Stochastic or low-dose effects, such as those from CT exams not those associated with therapy, would be harder to detect as the radiation response is not observed in individuals undergoing a therapy, but in large populations, and occurs after many decades later. This is why stochastic radiation effects, which are the concerns associated with CT scans, are hard to identify. It should also be considered that in many cases risk estimates come from the studies of the atomic bomb survivors in Japan and of therapy patients. These populations received significant doses in short periods of time as opposed to diagnostic medical exposures where doses are much lower and the accumulated dose of 100 mGy may occur over weeks, months, or years.
Because of the factors cited above, it is possible that the cited risk of 1 in 2,500 in children who all receive a head CT scan may be too high. It is based on risks associated at high doses and high-dose rates extrapolated to low doses and low-dose rates. It should also be kept in mind that advances in cancer detection and treatment may further reduce cancer incidents and deaths in the years ahead. I would also recommend our Web information sheet on risks versus benefits.

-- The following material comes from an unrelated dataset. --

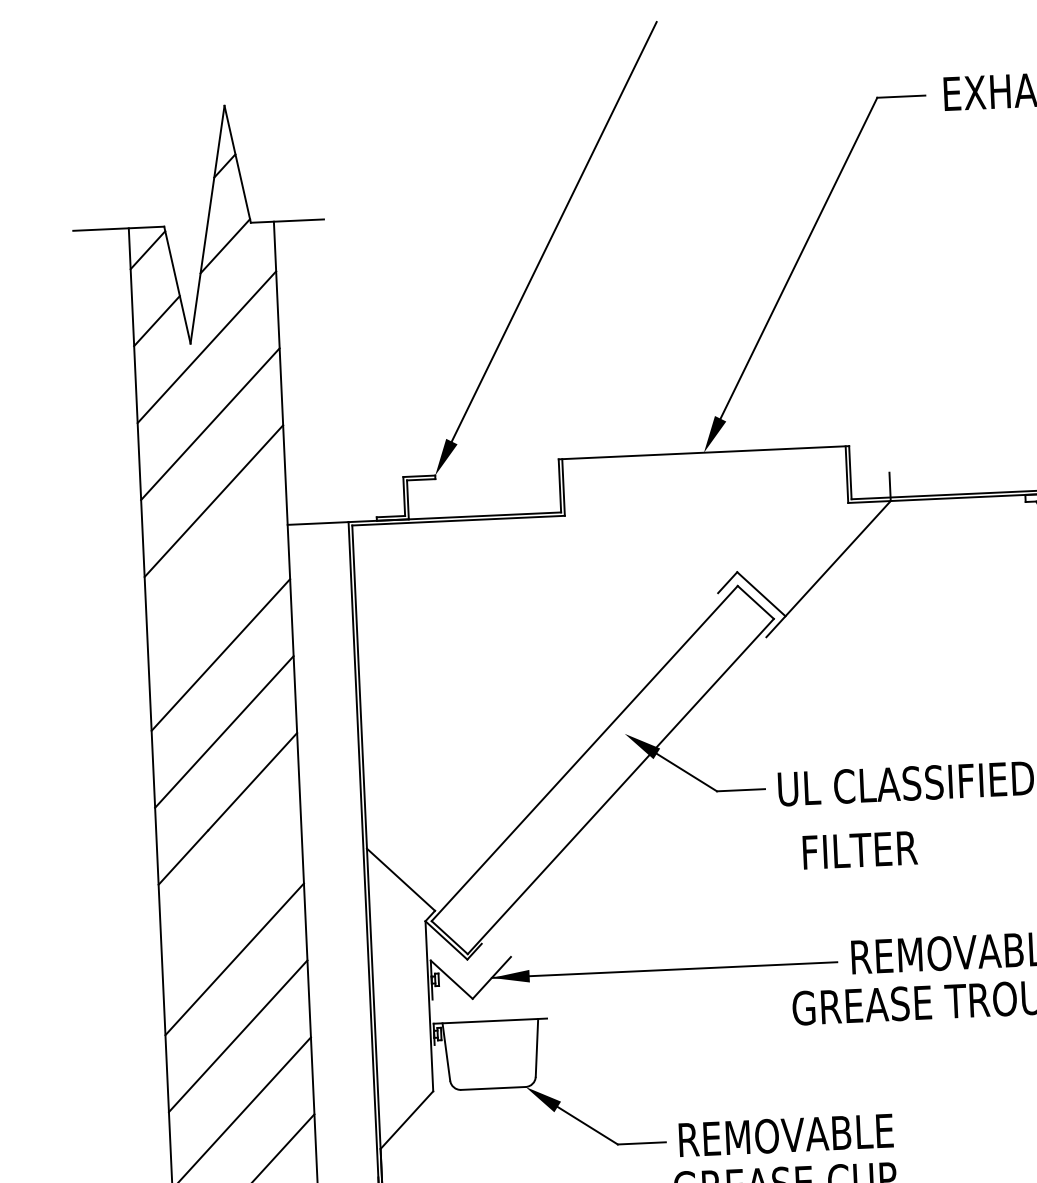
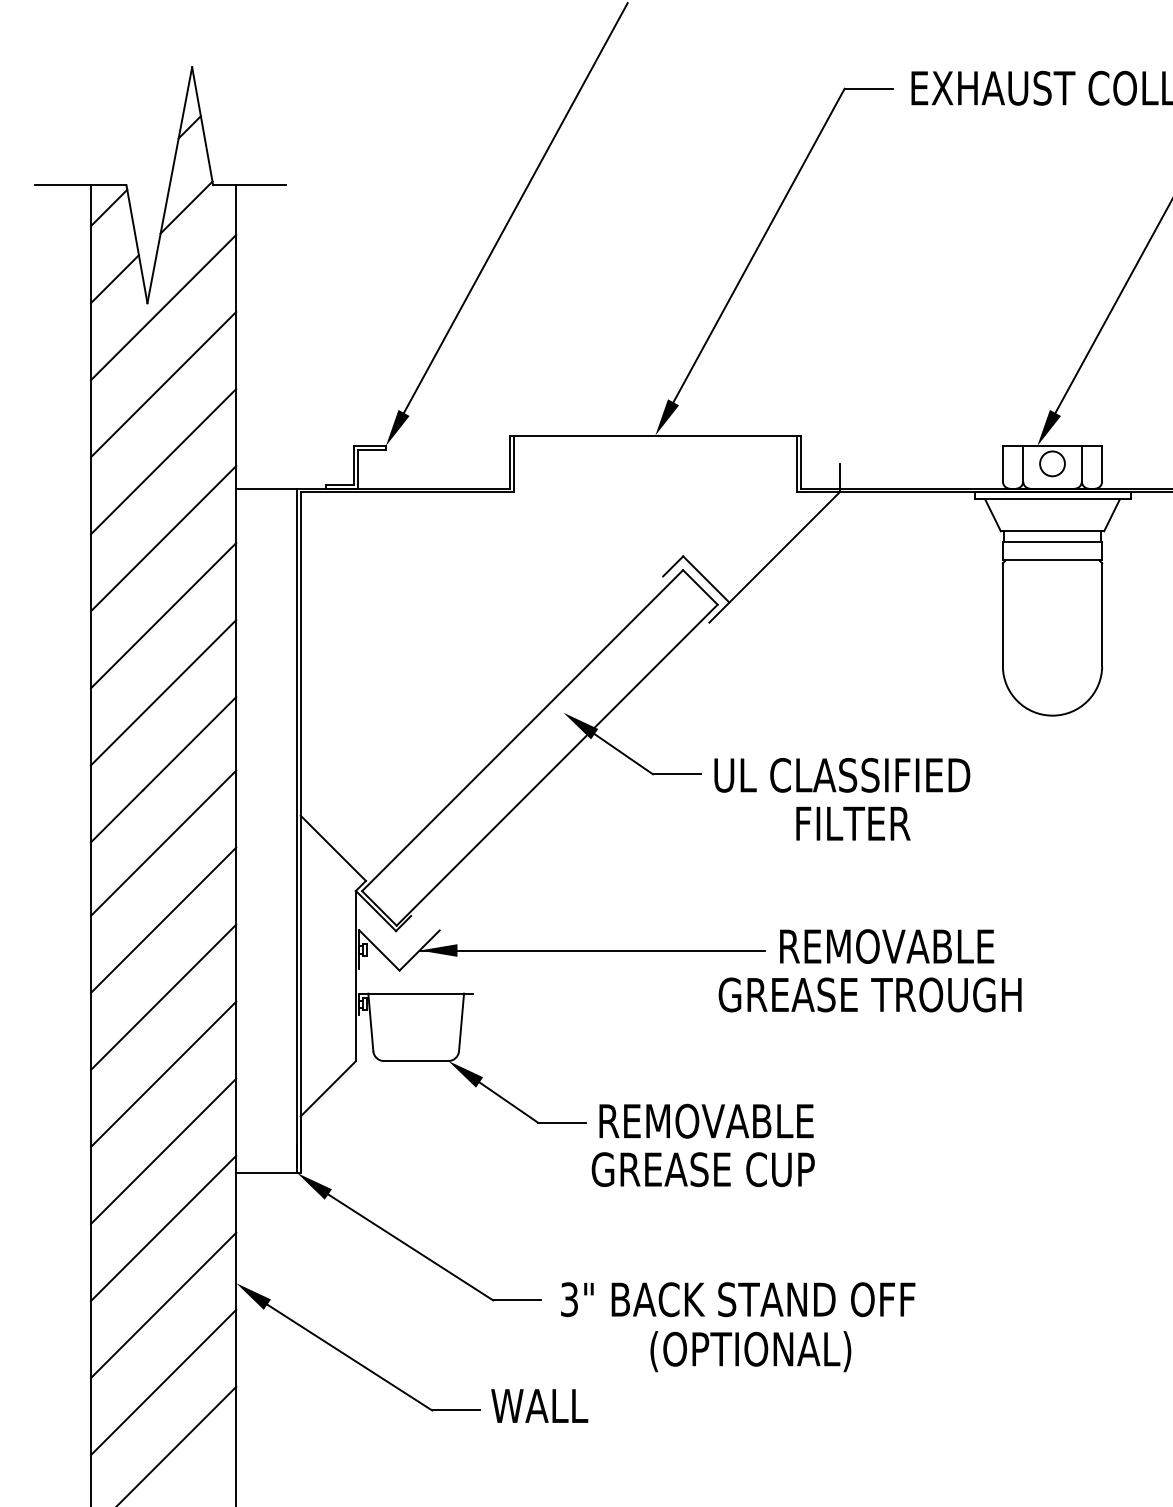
line: (217, 577) -> (163, 538), added
text: (860, 850) -> (853, 823), moved
line: (231, 881) -> (163, 842), added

- I cannot comment on how individual physicians evaluate cancer risk in determining risk for any medical test or procedure. I believe that physicians will consider the immediate condition of the patient and order those tests that provide the information they need to help the patient at the time of exam, and there are guidelines to help physicians make the most appropriate choice. See the National Cancer Institute Web site.

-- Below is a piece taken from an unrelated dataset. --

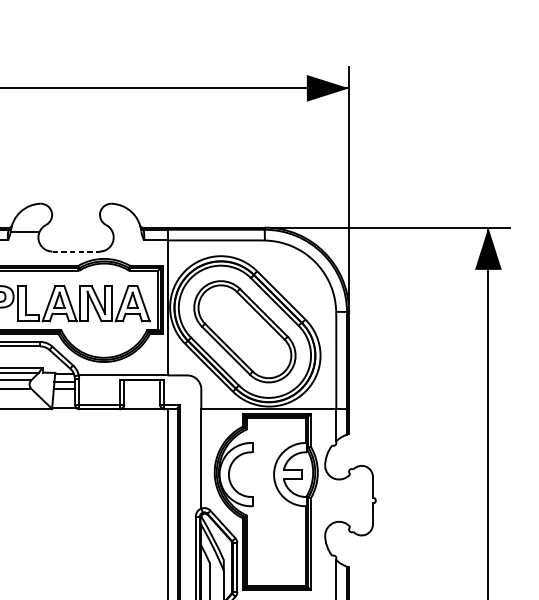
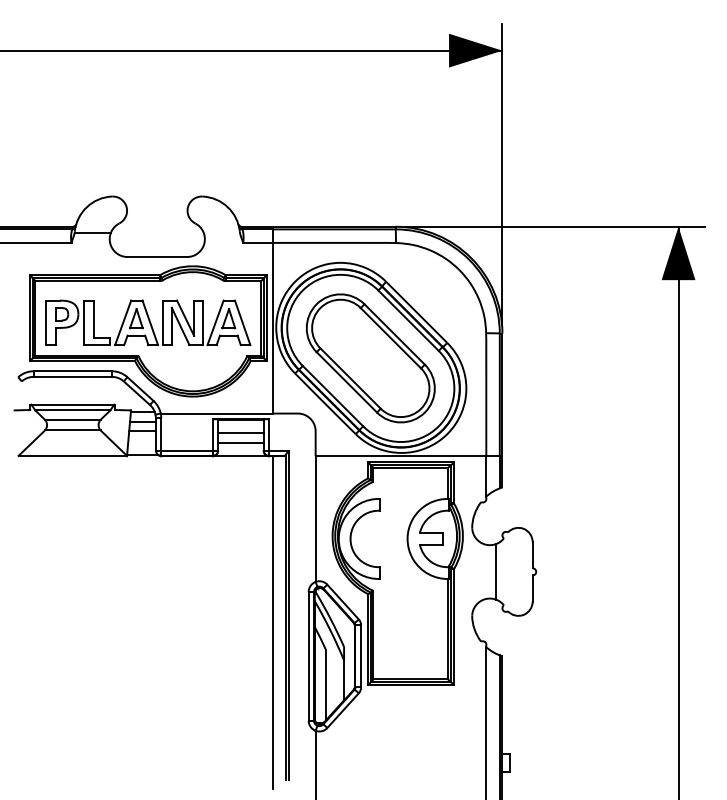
line: (76, 251) -> (157, 257), dashed -> solid
line: (141, 391) -> (240, 433), added
line: (141, 399) -> (240, 443), added
line: (344, 500) -> (496, 571), added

In weighing risks, it is clear that CT and other radiological exams provide the best choice. See the HPS article on the Benefits of Medical Radiation Exposures. Again, the situation may involve using a CT scan to determine if a child has a hematoma that could lead, in a short time, to brain damage and extensive medical treatment or some future risk of cancer above the normal incident rate. Both choices have associated benefits and risks, and which will have the greatest impact on the child—possible brain damage or a speculated cancer in the distant future? Given the choice, I would allow the physician to do the CT on my child.
I hope this information helps.
John Jacobus, MS
Certified Health Physicist
Lee C, Lee C, Staton RJ, Hintenlang DE, Arreola MM, Williams JL, Bolch WE. Organ and effective doses in pediatric patients undergoing helical multislice computed tomography examination. Med Phys 34(5):1858-73; May 2007.